The tone is different up the coast in New Hampshire. Among rank-and-file Republicans there, even those who favor other candidates have a sense that Romney has gained an air of inevitability. “It’s very frustrating,” said state Rep. Jim Waddell, of Hampton, who backs former Utah Gov. Jon Huntsman.

Bolded text inserted to highlight possible false plural: AP didn’t quote any other voices who favor other candidates.

Otherwise, the story takes the reader through the early primary landscape and carries a reminder often omitted from national political coverage:

National polls matter less than surveys closer to home in a handful of early voting states, including Iowa, New Hampshire and South Carolina. Many campaign strategists say Perry must win the Iowa caucus, or at least far outdistance Romney there, to survive the New Hampshire primary, where Romney is favored.
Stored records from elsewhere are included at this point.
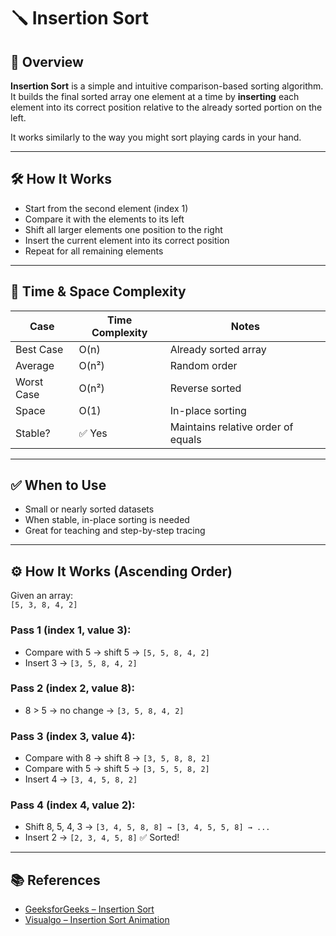 # 🪛 Insertion Sort

## 📖 Overview
**Insertion Sort** is a simple and intuitive comparison-based sorting algorithm.  
It builds the final sorted array one element at a time by **inserting** each element into its correct position relative to the already sorted portion on the left.

It works similarly to the way you might sort playing cards in your hand.

---

## 🛠 How It Works
- Start from the second element (index 1)
- Compare it with the elements to its left
- Shift all larger elements one position to the right
- Insert the current element into its correct position
- Repeat for all remaining elements

---

## 🧪 Time & Space Complexity

| Case        | Time Complexity | Notes                          |
|-------------|------------------|--------------------------------|
| Best Case   | O(n)             | Already sorted array           |
| Average     | O(n²)            | Random order                   |
| Worst Case  | O(n²)            | Reverse sorted                 |
| Space       | O(1)             | In-place sorting               |
| Stable?     | ✅ Yes           | Maintains relative order of equals |

---

## ✅ When to Use
- Small or nearly sorted datasets
- When stable, in-place sorting is needed
- Great for teaching and step-by-step tracing

---

## ⚙️ How It Works (Ascending Order)

Given an array:  
`[5, 3, 8, 4, 2]`

### Pass 1 (index 1, value 3):
- Compare with 5 → shift 5 → `[5, 5, 8, 4, 2]`
- Insert 3 → `[3, 5, 8, 4, 2]`

### Pass 2 (index 2, value 8):
- 8 > 5 → no change → `[3, 5, 8, 4, 2]`

### Pass 3 (index 3, value 4):
- Compare with 8 → shift 8 → `[3, 5, 8, 8, 2]`
- Compare with 5 → shift 5 → `[3, 5, 5, 8, 2]`
- Insert 4 → `[3, 4, 5, 8, 2]`

### Pass 4 (index 4, value 2):
- Shift 8, 5, 4, 3 → `[3, 4, 5, 8, 8] → [3, 4, 5, 5, 8] → ...`
- Insert 2 → `[2, 3, 4, 5, 8]` ✅ Sorted!

---

## 📚 References
- [GeeksforGeeks – Insertion Sort](https://www.geeksforgeeks.org/insertion-sort/)
- [Visualgo – Insertion Sort Animation](https://visualgo.net/en/sorting)


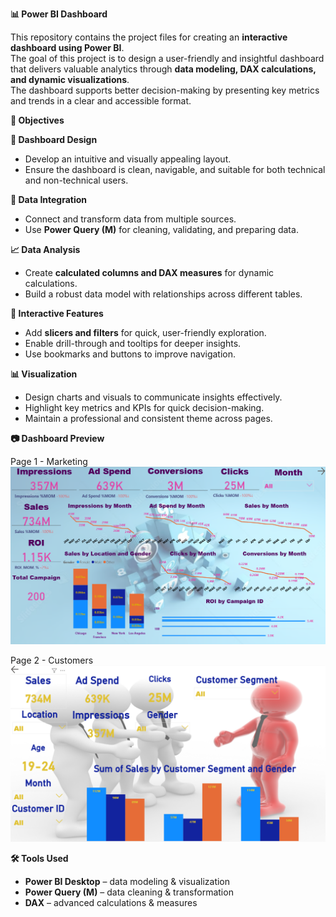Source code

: **📊 Power BI Dashboard**

This repository contains the project files for creating an **interactive dashboard using Power BI**.  
The goal of this project is to design a user-friendly and insightful dashboard that delivers valuable analytics through **data modeling, DAX calculations, and dynamic visualizations**.  
The dashboard supports better decision-making by presenting key metrics and trends in a clear and accessible format.

 **🎯 Objectives**

**📌 Dashboard Design**
- Develop an intuitive and visually appealing layout.  
- Ensure the dashboard is clean, navigable, and suitable for both technical and non-technical users.  

 **🔄 Data Integration**
- Connect and transform data from multiple sources.  
- Use **Power Query (M)** for cleaning, validating, and preparing data.  

 **📈 Data Analysis**
- Create **calculated columns and DAX measures** for dynamic calculations.  
- Build a robust data model with relationships across different tables.  

 **🧩 Interactive Features**
- Add **slicers and filters** for quick, user-friendly exploration.  
- Enable drill-through and tooltips for deeper insights.  
- Use bookmarks and buttons to improve navigation.  

 **📊 Visualization**
- Design charts and visuals to communicate insights effectively.  
- Highlight key metrics and KPIs for quick decision-making.  
- Maintain a professional and consistent theme across pages.  

**📷 Dashboard Preview**

 Page 1 - Marketing
![Dashboard Page 1](./images/p1.png)

 Page 2 - Customers
![Dashboard Page 2](./images/p2.png)


 **🛠️ Tools Used**
- **Power BI Desktop** – data modeling & visualization  
- **Power Query (M)** – data cleaning & transformation  
- **DAX** – advanced calculations & measures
Mainstream media scolds like Jay Rosen might call that vapid horse-race political journalism; I call it crack with high-fiber supplements.

Blessed with such a fine piece, AP, like ABC, succumbs to the temptation to place a question mark on top. “Romney inevitable?” may give the AP the alibi it needs in the event that Romney capsizes in the next three months. But readers remember the words, not so much the punctuation that surrounds them.